Ghosts

Earlier this week I had to fly down to KwaZulu-Natal to participate in the national standardisation of drama practicals. It was my first introduction to the Dramatic Arts examining panel, and they were – as can be expected – absolutely fabulous and thoroughly entertaining.

On Monday night for dinner they elected to eat at a local hotel’s restaurant, which has a decent reputation in the area. I held my composure when they made that decision, and I do not think that my face betrayed my sinking heart. It had been well over a decade since last I dined there, but that particular restaurant has a particularly traumatic history for me personally. The last time I was there was a night that in many ways altered the course of my life. I thought I had worked through a lot of that baggage, but suddenly I felt in my heart that I was going to be tested.

To complicate matters, both the schools we moderated were schools at which I had taught, and there was already a haze of nostalgia hanging over the trip. In truth, KZN has long had a hold on my heart. The rolling green hills touch something in me and evoke a sort of yearning that is very hard to explain. I don’t think you ever forget the places that break you. Nor, for that matter, the ones that help restore you. The Midlands represents both for me.

As I sat in my room at the guesthouse, overlooking the silent farmlands, softly lit by the early evening sun, I could not but help reflecting on what it means to be haunted. I reached two important conclusions.

The view from the guesthouse
The view from the guesthouse

The first is this: haunting is always about loss. The import of this is significant. You see, the loss of something or someone important is always devastating. The hole that is left behind can never be filled by anything else, no matter how hard we may try. And time may make the loss more bearable, but it never heals because it can never bring restoration. People are unique, as are relationships, or states of being – like innocence. The loss of these may be mitigated by time, but the loss is nonetheless permanent.

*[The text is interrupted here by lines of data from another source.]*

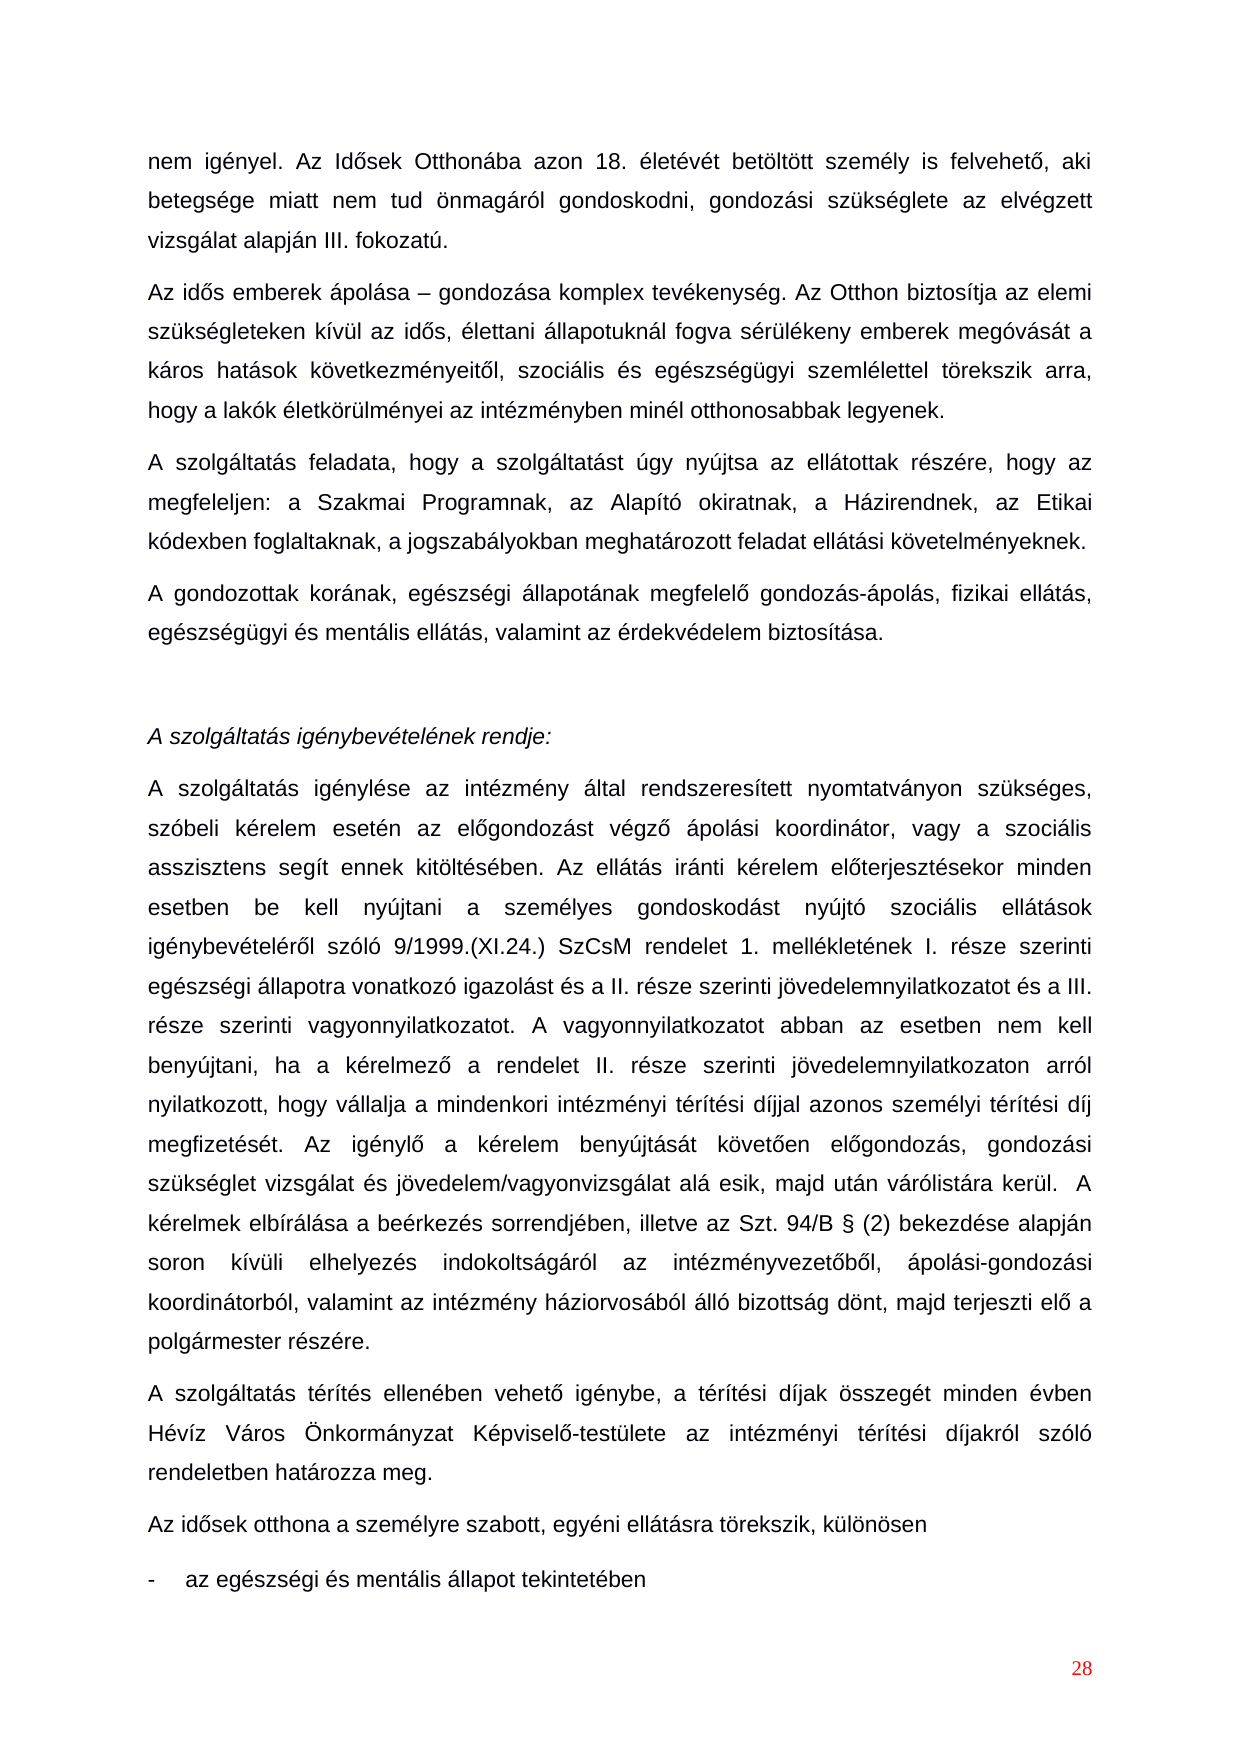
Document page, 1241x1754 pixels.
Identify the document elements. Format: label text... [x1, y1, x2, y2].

text A szolgáltatás igénybevételének rendje: [148, 723, 1093, 750]
text A szolgáltatás igénylése az intézmény által rendszeresített nyomtatványon szükséges, szóbeli kérelem esetén az előgondozást végző ápolási koordinátor, vagy a szociális asszisztens segít ennek kitöltésében. Az ellátás iránti kérelem előterjesztésekor minden esetben be kell nyújtani a személyes gondoskodást nyújtó szociális ellátások igénybevételéről szóló 9/1999.(XI.24.) SzCsM rendelet 1. mellékletének I. része szerinti egészségi állapotra vonatkozó igazolást és a II. része szerinti jövedelemnyilatkozatot és a III. része szerinti vagyonnyilatkozatot. A vagyonnyilatkozatot abban az esetben nem kell benyújtani, ha a kérelmező a rendelet II. része szerinti jövedelemnyilatkozaton arról nyilatkozott, hogy vállalja a mindenkori intézményi térítési díjjal azonos személyi térítési díj megfizetését. Az igénylő a kérelem benyújtását követően előgondozás, gondozási szükséglet vizsgálat és jövedelem/vagyonvizsgálat alá esik, majd után várólistára kerül. A kérelmek elbírálása a beérkezés sorrendjében, illetve az Szt. 94/B § (2) bekezdése alapján soron kívüli elhelyezés indokoltságáról az intézményvezetőből, ápolási-gondozási koordinátorból, valamint az intézmény háziorvosából álló bizottság dönt, majd terjeszti elő a polgármester részére. [148, 775, 1093, 1354]
text A szolgáltatás térítés ellenében vehető igénybe, a térítési díjak összegét minden évben Hévíz Város Önkormányzat Képviselő-testülete az intézményi térítési díjakról szóló rendeletben határozza meg. [148, 1380, 1093, 1485]
text A gondozottak korának, egészségi állapotának megfelelő gondozás-ápolás, fizikai ellátás, egészségügyi és mentális ellátás, valamint az érdekvédelem biztosítása. [148, 580, 1093, 646]
text Az idősek otthona a személyre szabott, egyéni ellátásra törekszik, különösen [148, 1511, 1093, 1537]
text A szolgáltatás feladata, hogy a szolgáltatást úgy nyújtsa az ellátottak részére, hogy az megfeleljen: a Szakmai Programnak, az Alapító okiratnak, a Házirendnek, az Etikai kódexben foglaltaknak, a jogszabályokban meghatározott feladat ellátási követelményeknek. [148, 449, 1093, 554]
list az egészségi és mentális állapot tekintetében [148, 1563, 1093, 1594]
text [148, 148, 1093, 253]
text Az idős emberek ápolása – gondozása komplex tevékenység. Az Otthon biztosítja az elemi szükségleteken kívül az idős, élettani állapotuknál fogva sérülékeny emberek megóvását a káros hatások következményeitől, szociális és egészségügyi szemlélettel törekszik arra, hogy a lakók életkörülményei az intézményben minél otthonosabbak legyenek. [148, 278, 1093, 423]
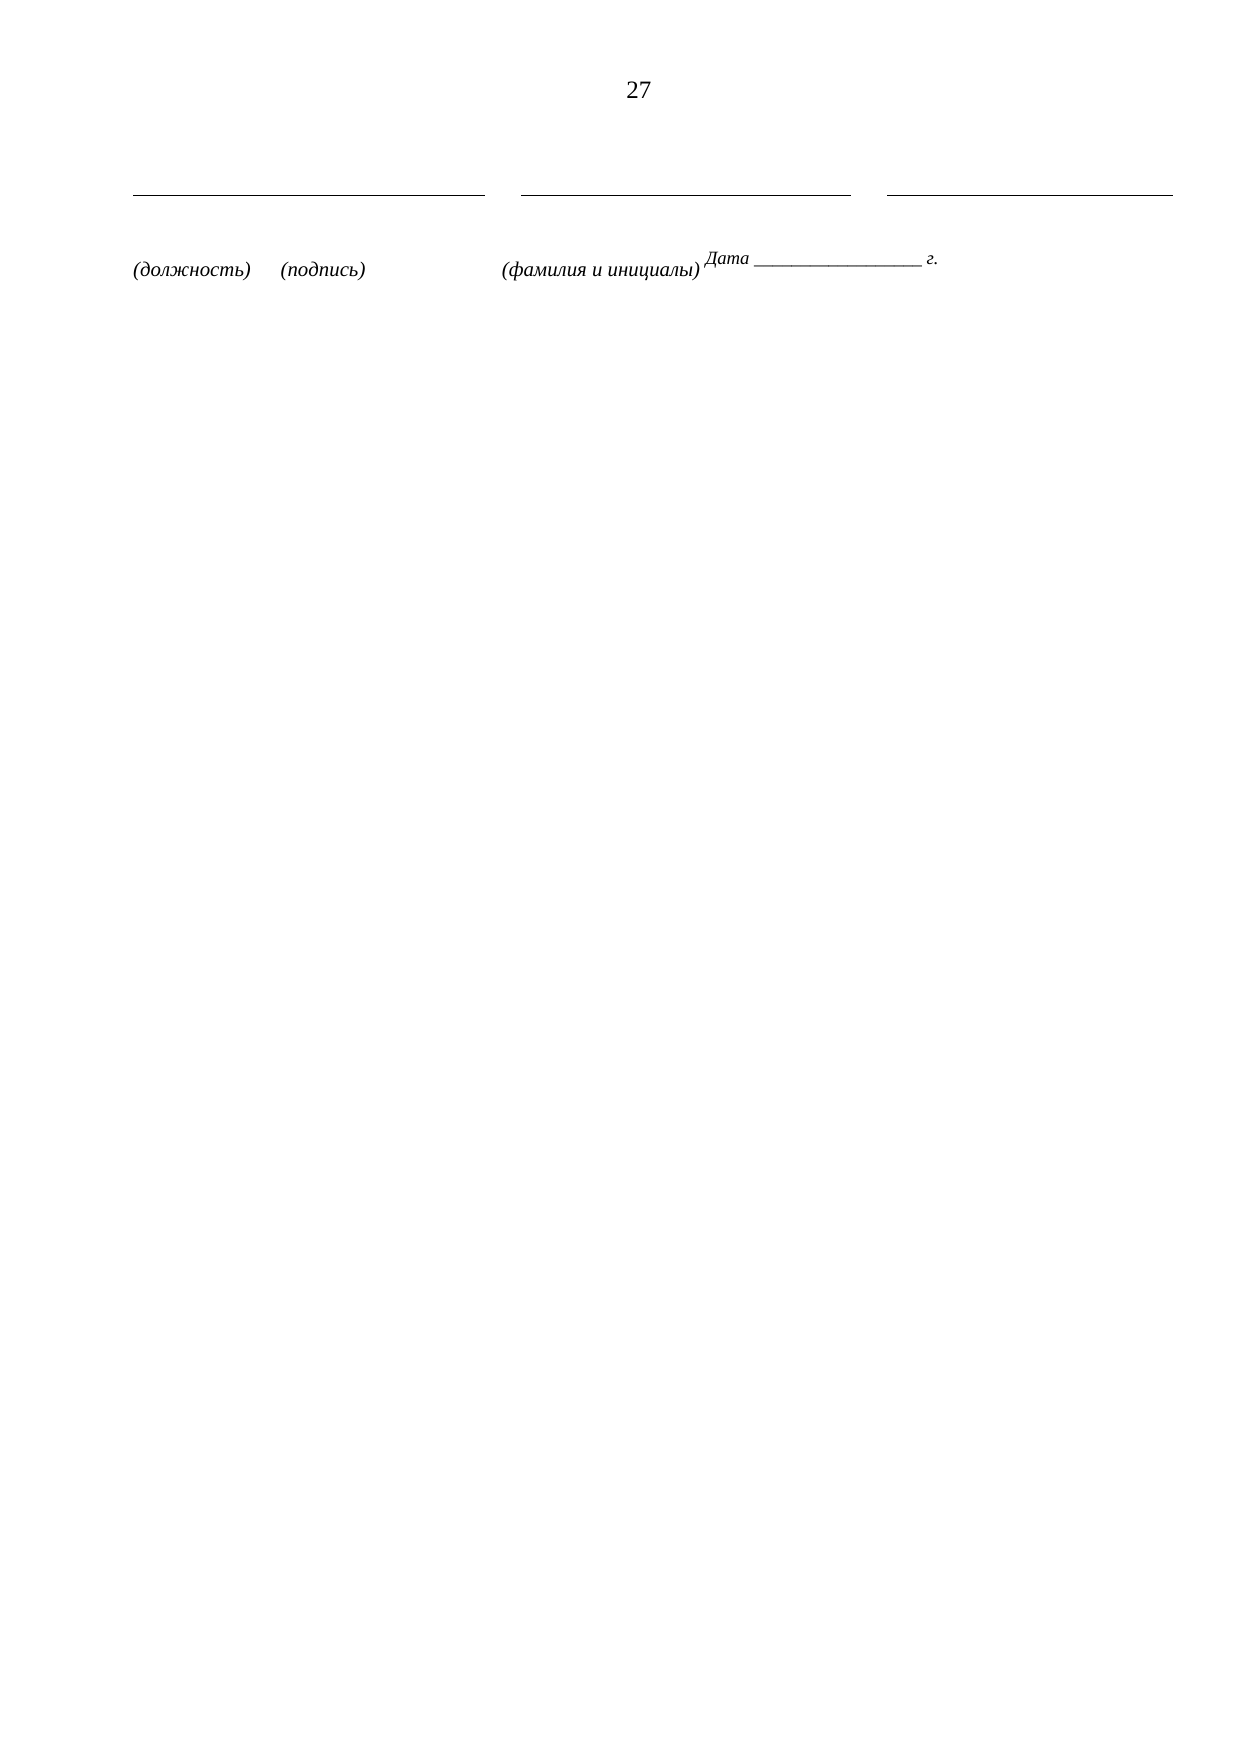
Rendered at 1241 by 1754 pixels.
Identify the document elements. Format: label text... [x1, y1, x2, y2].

text (должность) (подпись) (фамилия и инициалы) Дата __________________ г. [133, 247, 1152, 284]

And so I was compelled to confront what it was that I had lost in the Midlands all those years ago. The answer is far from simple: a belief that life is basically good; a conception of myself as noble (I am glad I lost this – it made me arrogant); a multitude of dreams; wholeness. In many ways I am better for these losses, and in many ways not. Either way, I am unalterably different.

This led to my second revelation. There were no ghosts. At least, none external. It was not the landscape that was haunting me. The verdant plains were not groaning under the weight of my countless yesterdays. I was. True, the landscape had stirred them – awoken something long dormant – but I realised that even though I thought I had left many of them behind, I still carried them with me. I was haunting myself with unresolved feelings.

So how does one excorcise these sombre spectres of yesteryear? I think the key lies in recognising what they are: my losses. Maybe I don’t need to try get rid of them. After all, they are a link to a distant time when I was a different man, a man I lost along the way. They are a reminder of who I was, and can never be again.

And so I will choose not to mourn their parting. How can one mourn change, especially when the path those losses put me on has led me here, to a place where I am stronger, humbler, wiser, living more deliberately and meaningfully? I cannot regret the man I have become, and yet will be. On the journey I have come to a deep understanding of grace and purpose, of what it is to be loved by my God. I have met people who have transformed my ideas and shaped my opinions. I am richer in every way. So yes, I am haunted, and the emptiness of the losses will sometimes be starkly apparent, but I do not fear the ghosts anymore. I greet them like old friends, and they smile – somewhat sadly – and fade in the dying light.